» **Exercise description**
From the entries below, please output exactly the lines starting at the one containing "middle tip: (201, 180)" and ending at the one containing "thumb tip: (617, 305)", both included.
.....
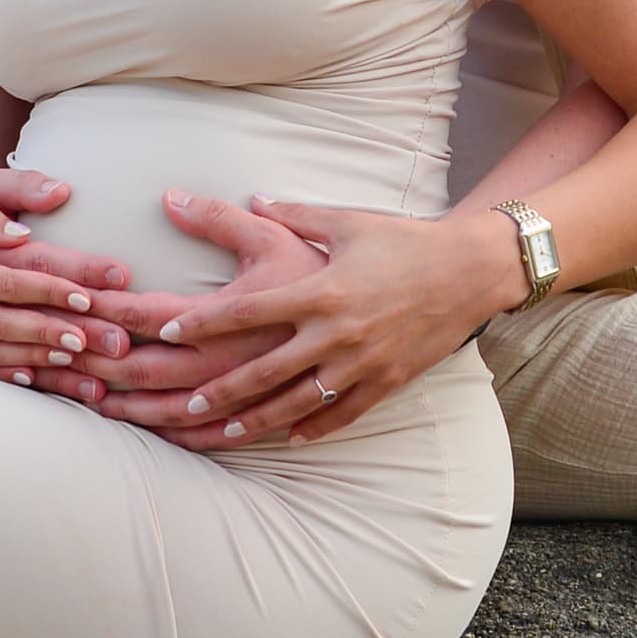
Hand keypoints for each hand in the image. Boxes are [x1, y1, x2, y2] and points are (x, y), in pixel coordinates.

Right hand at [0, 188, 131, 388]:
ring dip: (35, 359)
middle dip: (52, 333)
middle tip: (95, 340)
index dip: (49, 291)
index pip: (6, 283)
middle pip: (4, 324)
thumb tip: (23, 233)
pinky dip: (3, 375)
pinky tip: (32, 379)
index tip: (88, 296)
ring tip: (76, 360)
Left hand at [133, 194, 518, 444]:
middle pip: (263, 369)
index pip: (246, 312)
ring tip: (223, 430)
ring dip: (257, 420)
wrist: (471, 270)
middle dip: (220, 389)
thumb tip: (251, 199)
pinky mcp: (387, 381)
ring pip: (297, 401)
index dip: (203, 323)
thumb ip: (292, 214)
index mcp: (320, 289)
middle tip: (184, 402)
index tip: (166, 331)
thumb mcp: (346, 221)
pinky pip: (343, 414)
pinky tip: (288, 438)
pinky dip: (313, 428)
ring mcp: (362, 363)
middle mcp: (336, 332)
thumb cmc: (404, 240)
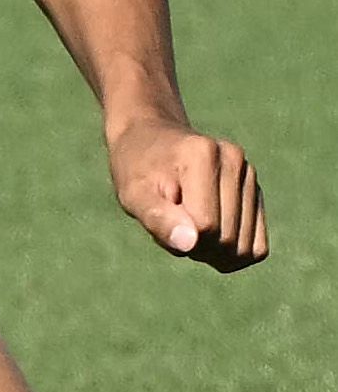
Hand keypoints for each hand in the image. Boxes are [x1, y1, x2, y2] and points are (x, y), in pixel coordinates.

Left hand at [109, 118, 266, 270]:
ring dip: (213, 250)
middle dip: (196, 246)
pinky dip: (231, 251)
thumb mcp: (133, 194)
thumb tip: (189, 244)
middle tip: (171, 221)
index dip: (179, 235)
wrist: (150, 140)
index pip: (205, 225)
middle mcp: (234, 160)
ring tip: (187, 223)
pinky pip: (257, 246)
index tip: (160, 216)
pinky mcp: (256, 192)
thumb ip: (157, 218)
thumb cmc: (136, 170)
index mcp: (202, 154)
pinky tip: (208, 232)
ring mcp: (249, 175)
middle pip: (228, 239)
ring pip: (245, 248)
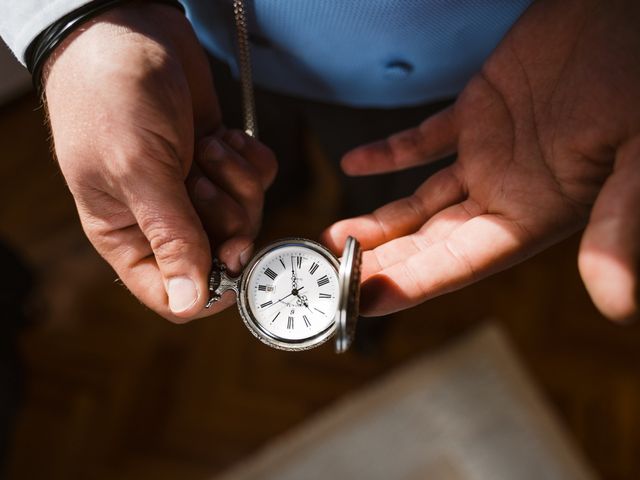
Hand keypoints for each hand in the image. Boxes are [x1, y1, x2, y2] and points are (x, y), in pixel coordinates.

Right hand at [44, 3, 275, 320]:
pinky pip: (258, 181)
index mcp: (128, 235)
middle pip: (222, 255)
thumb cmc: (112, 98)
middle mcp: (163, 218)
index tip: (229, 257)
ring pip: (246, 217)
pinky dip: (248, 160)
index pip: (173, 295)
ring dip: (237, 182)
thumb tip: (190, 303)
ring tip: (206, 147)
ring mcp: (195, 189)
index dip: (209, 288)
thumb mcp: (137, 171)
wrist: (130, 31)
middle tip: (201, 180)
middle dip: (226, 217)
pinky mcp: (221, 162)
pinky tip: (222, 136)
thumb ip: (170, 237)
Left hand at [324, 0, 639, 321]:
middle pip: (432, 240)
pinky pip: (423, 139)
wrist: (625, 14)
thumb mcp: (638, 155)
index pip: (462, 262)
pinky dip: (389, 152)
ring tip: (336, 234)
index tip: (366, 301)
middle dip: (384, 261)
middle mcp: (507, 190)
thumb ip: (620, 224)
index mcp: (537, 212)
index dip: (413, 284)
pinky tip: (355, 163)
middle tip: (335, 277)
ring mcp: (488, 152)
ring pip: (421, 198)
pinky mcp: (477, 110)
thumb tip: (617, 305)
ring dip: (379, 218)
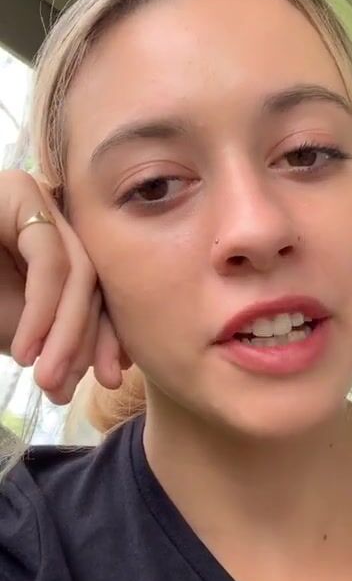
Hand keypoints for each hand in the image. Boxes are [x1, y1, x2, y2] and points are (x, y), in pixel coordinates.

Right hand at [0, 169, 123, 404]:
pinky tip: (30, 348)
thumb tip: (97, 375)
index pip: (93, 291)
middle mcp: (52, 215)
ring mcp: (38, 199)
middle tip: (66, 388)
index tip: (110, 378)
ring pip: (78, 273)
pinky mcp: (21, 192)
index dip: (107, 336)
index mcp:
.....
» **Exercise output**
middle tip: (201, 180)
middle dip: (226, 217)
pinky mcp: (221, 162)
pinky tip: (222, 136)
thumb ip: (170, 237)
Left hand at [324, 0, 639, 321]:
middle pip: (432, 240)
pinky pip: (423, 139)
wrist: (625, 14)
thumb mcp: (638, 155)
index pip: (462, 262)
pinky dip: (389, 152)
ring tip: (336, 234)
index tip: (366, 301)
middle dip: (384, 261)
middle mcp: (507, 190)
thumb ip: (620, 224)
index mcp: (537, 212)
index dip: (413, 284)
pinky tip: (355, 163)
middle tip: (335, 277)
ring mcp: (488, 152)
ring pip: (421, 198)
pinky mcp: (477, 110)
thumb tip: (617, 305)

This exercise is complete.